**Supplied text**
════

Northern States Power Company Salvage Archaeology
An intensive excavation program at mound and village sites located on NSP property on Prairie Island, Goodhue County, began in June, 1968, and will continue on a large Mississippian village site. This salvage program is financed in part by Northern States Power Company through a grant to the Minnesota HIstorical Society, with the field research conducted by the University. The area of concern is that included in the construction zone of the NSP Prairie Island Atomic generating plant, now in its initial construction phase.
Historic Sites Archaeology
The Minnesota Historical Society has been conducting a research program in early historic archaeology in Minnesota under the Minnesota Natural Resources Commission, a program comparable in scope and intent to that in prehistory conducted by the University. While the State Archaeologist is not directly involved in the operation of the Society's program of research, it is useful to summarize some of the activities of the Society in this report. The continuing excavation and restoration project at Fort Snelling is moving rapidly and the work under the direction of Loren Johnson is impressive. The previous survey of historic archaeological sites undertaken by Timothy Fiske has laid the groundwork for an excavation program that began in 1967-68 with field parties under the direction of David Nystuen and with the work coordinated by Alan Woolworth, who supervises the historic sites program. This excavation program will provide a wealth of data on the French, British, and early American periods in Minnesota--data which are poorly known as yet and which are extremely important in amplifying the written historic record. Future public interpretation of the results of this work will also be of considerable public interest.
Beginning reconstruction of the Conner fur post near Pine City has begun under the direction of Leland R. Cooper who supervised the earlier excavations of the site. The proximity of the Stumne Mounds, now administered by the Society, promises a future prehistoric-historic site interpretation area unique in Minnesota.

════

**What is being asked**
Do these statements agree with the archaeology report above? 1. The excavation program on Prairie Island began in June, 1968. 2. The State Archaeologist directly operates the Minnesota Historical Society's research program. 3. Leland R. Cooper supervised the earlier excavations of the Conner fur post site. Answer each with yes or no, and quote the deciding words from the report.

════

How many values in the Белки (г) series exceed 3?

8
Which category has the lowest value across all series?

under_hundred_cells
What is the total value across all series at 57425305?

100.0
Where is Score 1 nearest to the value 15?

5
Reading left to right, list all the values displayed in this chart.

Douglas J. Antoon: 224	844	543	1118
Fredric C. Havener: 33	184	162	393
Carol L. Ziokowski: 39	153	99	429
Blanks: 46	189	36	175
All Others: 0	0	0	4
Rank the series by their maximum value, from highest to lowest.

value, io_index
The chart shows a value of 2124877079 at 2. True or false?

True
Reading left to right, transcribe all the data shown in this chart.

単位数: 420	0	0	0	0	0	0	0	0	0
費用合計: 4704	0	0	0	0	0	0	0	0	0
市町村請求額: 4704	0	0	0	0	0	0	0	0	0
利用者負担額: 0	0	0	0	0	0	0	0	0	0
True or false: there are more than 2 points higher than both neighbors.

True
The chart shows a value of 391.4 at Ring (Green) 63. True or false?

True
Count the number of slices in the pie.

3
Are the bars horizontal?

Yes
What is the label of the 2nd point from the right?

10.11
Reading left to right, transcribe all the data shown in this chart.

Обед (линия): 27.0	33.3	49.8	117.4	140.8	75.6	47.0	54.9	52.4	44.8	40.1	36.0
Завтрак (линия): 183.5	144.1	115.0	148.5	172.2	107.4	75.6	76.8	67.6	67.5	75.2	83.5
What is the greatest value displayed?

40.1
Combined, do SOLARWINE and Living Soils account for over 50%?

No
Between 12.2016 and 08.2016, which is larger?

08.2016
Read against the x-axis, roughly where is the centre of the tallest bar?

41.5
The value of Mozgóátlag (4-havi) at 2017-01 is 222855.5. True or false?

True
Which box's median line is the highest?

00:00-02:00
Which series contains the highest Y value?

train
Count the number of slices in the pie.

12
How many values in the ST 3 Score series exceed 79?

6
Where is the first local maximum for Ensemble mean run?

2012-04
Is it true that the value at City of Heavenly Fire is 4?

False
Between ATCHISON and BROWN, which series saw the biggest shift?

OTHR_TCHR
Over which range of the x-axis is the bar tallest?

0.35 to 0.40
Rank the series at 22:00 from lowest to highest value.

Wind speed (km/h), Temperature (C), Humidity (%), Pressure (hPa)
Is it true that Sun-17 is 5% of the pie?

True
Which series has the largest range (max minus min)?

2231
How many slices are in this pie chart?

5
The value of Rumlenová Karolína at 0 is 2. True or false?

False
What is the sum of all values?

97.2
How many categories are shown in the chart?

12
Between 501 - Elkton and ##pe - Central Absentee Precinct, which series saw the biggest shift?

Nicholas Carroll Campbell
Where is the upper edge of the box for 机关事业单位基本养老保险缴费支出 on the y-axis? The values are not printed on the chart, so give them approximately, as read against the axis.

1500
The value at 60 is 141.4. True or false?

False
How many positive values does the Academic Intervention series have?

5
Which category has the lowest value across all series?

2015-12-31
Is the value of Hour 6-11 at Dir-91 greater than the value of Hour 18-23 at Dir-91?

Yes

════

**Task solution**
1. Yes: "began in June, 1968"
2. No: "the State Archaeologist is not directly involved in the operation of the Society's program of research"
3. Yes: "under the direction of Leland R. Cooper who supervised the earlier excavations of the site"